* _Material provided_:
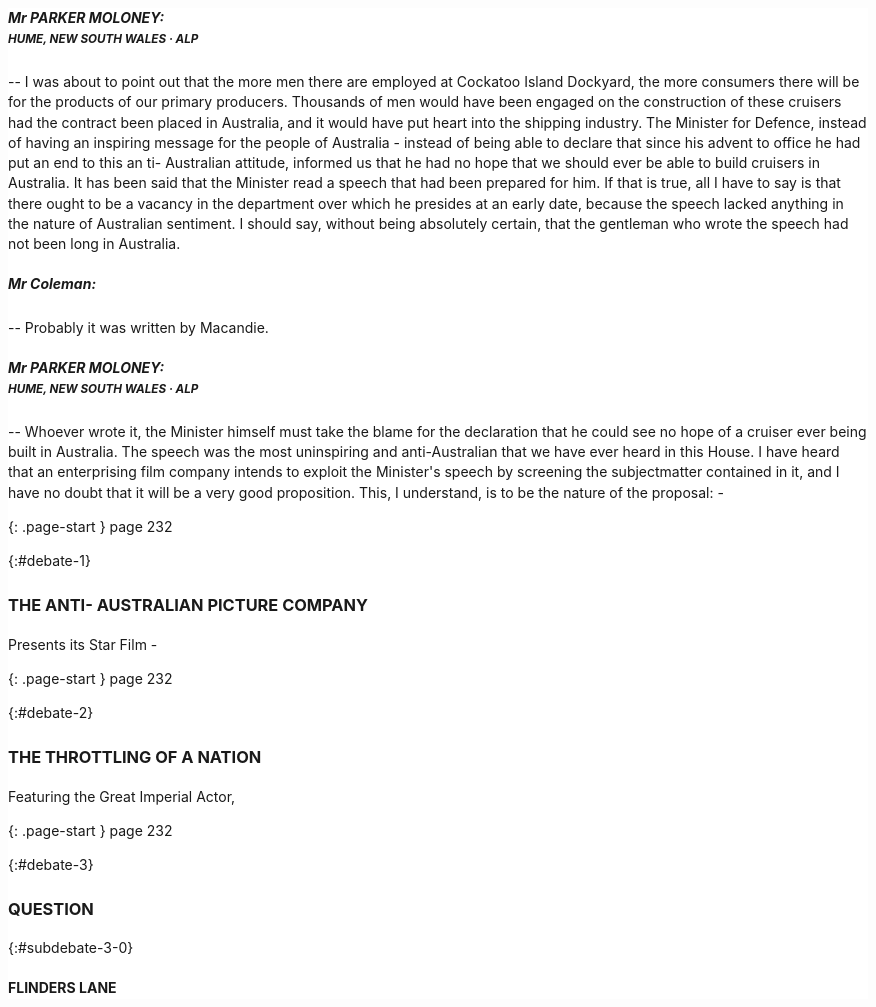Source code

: ##### Mr PARKER MOLONEY:<br><small class="text-muted">HUME, NEW SOUTH WALES &middot; ALP</small>

-- I was about to point out that the more men there are employed at Cockatoo Island Dockyard, the more consumers there will be for the products of our primary producers. Thousands of men would have been engaged on the construction of these cruisers had the contract been placed in Australia, and it would have put heart into the shipping industry. The Minister for Defence, instead of having an inspiring message for the people of Australia - instead of being able to declare that since his advent to office he had put an end to this an ti- Australian attitude, informed us that he had no hope that we should ever be able to build cruisers in Australia. It has been said that the Minister read a speech that had been prepared for him. If that is true, all I have to say is that there ought to be a vacancy in the department over which he presides at an early date, because the speech lacked anything in the nature of Australian sentiment. I should say, without being absolutely certain, that the gentleman who wrote the speech had not been long in Australia. 

##### Mr Coleman:

-- Probably it was written by Macandie. 

##### Mr PARKER MOLONEY:<br><small class="text-muted">HUME, NEW SOUTH WALES &middot; ALP</small>

-- Whoever wrote it, the Minister himself must take the blame for the declaration that he could see no hope of a cruiser ever being built in Australia. The speech was the most uninspiring and anti-Australian that we have ever heard in this House. I have heard that an enterprising film company intends to exploit the Minister's speech by screening the subjectmatter contained in it, and I have no doubt that it will be a very good proposition. This, I understand, is to be the nature of the proposal: - 

{: .page-start }
page 232

{:#debate-1}
### THE ANTI- AUSTRALIAN PICTURE COMPANY

Presents its Star Film - 

{: .page-start }
page 232

{:#debate-2}
### THE THROTTLING OF A NATION

Featuring the Great Imperial Actor, 

{: .page-start }
page 232

{:#debate-3}
### QUESTION

{:#subdebate-3-0}
#### FLINDERS LANE
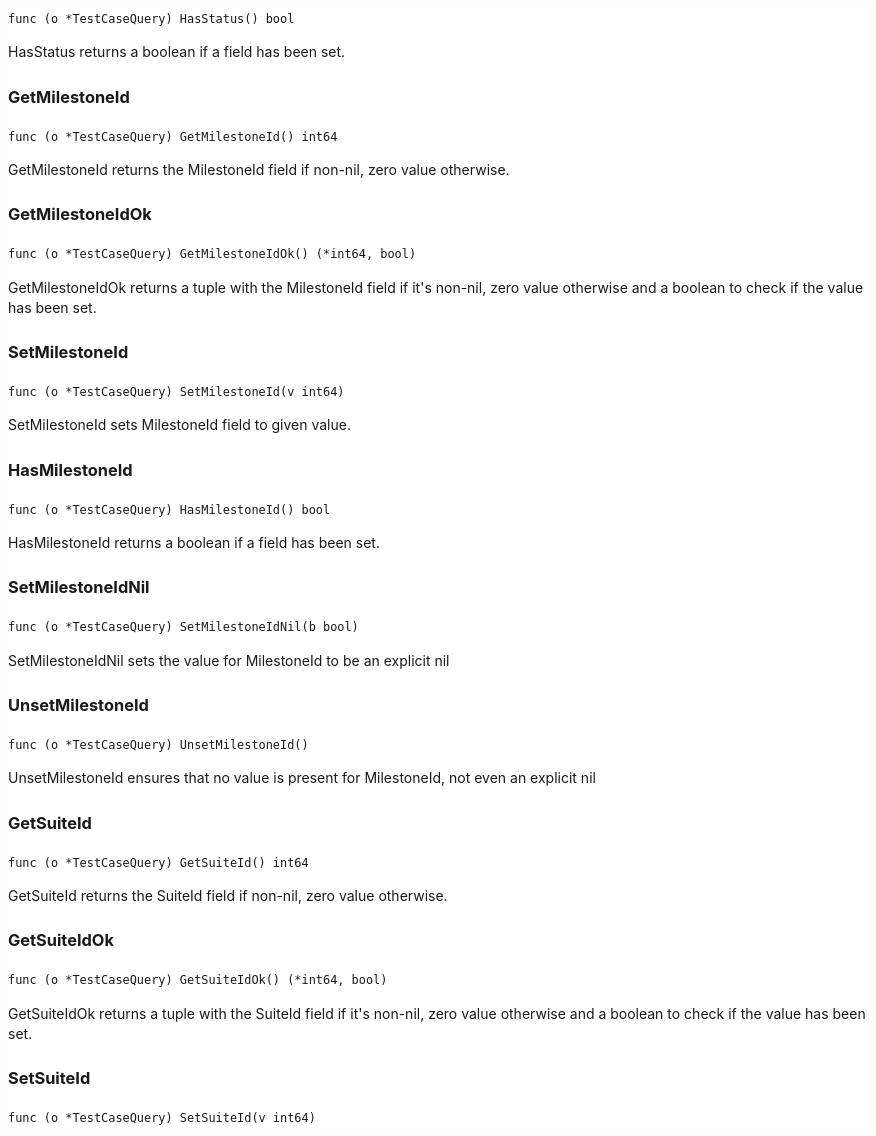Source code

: `func (o *TestCaseQuery) HasStatus() bool`

HasStatus returns a boolean if a field has been set.

### GetMilestoneId

`func (o *TestCaseQuery) GetMilestoneId() int64`

GetMilestoneId returns the MilestoneId field if non-nil, zero value otherwise.

### GetMilestoneIdOk

`func (o *TestCaseQuery) GetMilestoneIdOk() (*int64, bool)`

GetMilestoneIdOk returns a tuple with the MilestoneId field if it's non-nil, zero value otherwise
and a boolean to check if the value has been set.

### SetMilestoneId

`func (o *TestCaseQuery) SetMilestoneId(v int64)`

SetMilestoneId sets MilestoneId field to given value.

### HasMilestoneId

`func (o *TestCaseQuery) HasMilestoneId() bool`

HasMilestoneId returns a boolean if a field has been set.

### SetMilestoneIdNil

`func (o *TestCaseQuery) SetMilestoneIdNil(b bool)`

 SetMilestoneIdNil sets the value for MilestoneId to be an explicit nil

### UnsetMilestoneId
`func (o *TestCaseQuery) UnsetMilestoneId()`

UnsetMilestoneId ensures that no value is present for MilestoneId, not even an explicit nil
### GetSuiteId

`func (o *TestCaseQuery) GetSuiteId() int64`

GetSuiteId returns the SuiteId field if non-nil, zero value otherwise.

### GetSuiteIdOk

`func (o *TestCaseQuery) GetSuiteIdOk() (*int64, bool)`

GetSuiteIdOk returns a tuple with the SuiteId field if it's non-nil, zero value otherwise
and a boolean to check if the value has been set.

### SetSuiteId

`func (o *TestCaseQuery) SetSuiteId(v int64)`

* _Activity_:
From the line that has "(o *TestCaseQuery) GetMilestoneId()" through the line that has "### SetMilestoneIdNil", copy every line exactly as it appears above, and leave out all others.

* _Written answer_:
`func (o *TestCaseQuery) GetMilestoneId() int64`

GetMilestoneId returns the MilestoneId field if non-nil, zero value otherwise.

### GetMilestoneIdOk

`func (o *TestCaseQuery) GetMilestoneIdOk() (*int64, bool)`

GetMilestoneIdOk returns a tuple with the MilestoneId field if it's non-nil, zero value otherwise
and a boolean to check if the value has been set.

### SetMilestoneId

`func (o *TestCaseQuery) SetMilestoneId(v int64)`

SetMilestoneId sets MilestoneId field to given value.

### HasMilestoneId

`func (o *TestCaseQuery) HasMilestoneId() bool`

HasMilestoneId returns a boolean if a field has been set.

### SetMilestoneIdNil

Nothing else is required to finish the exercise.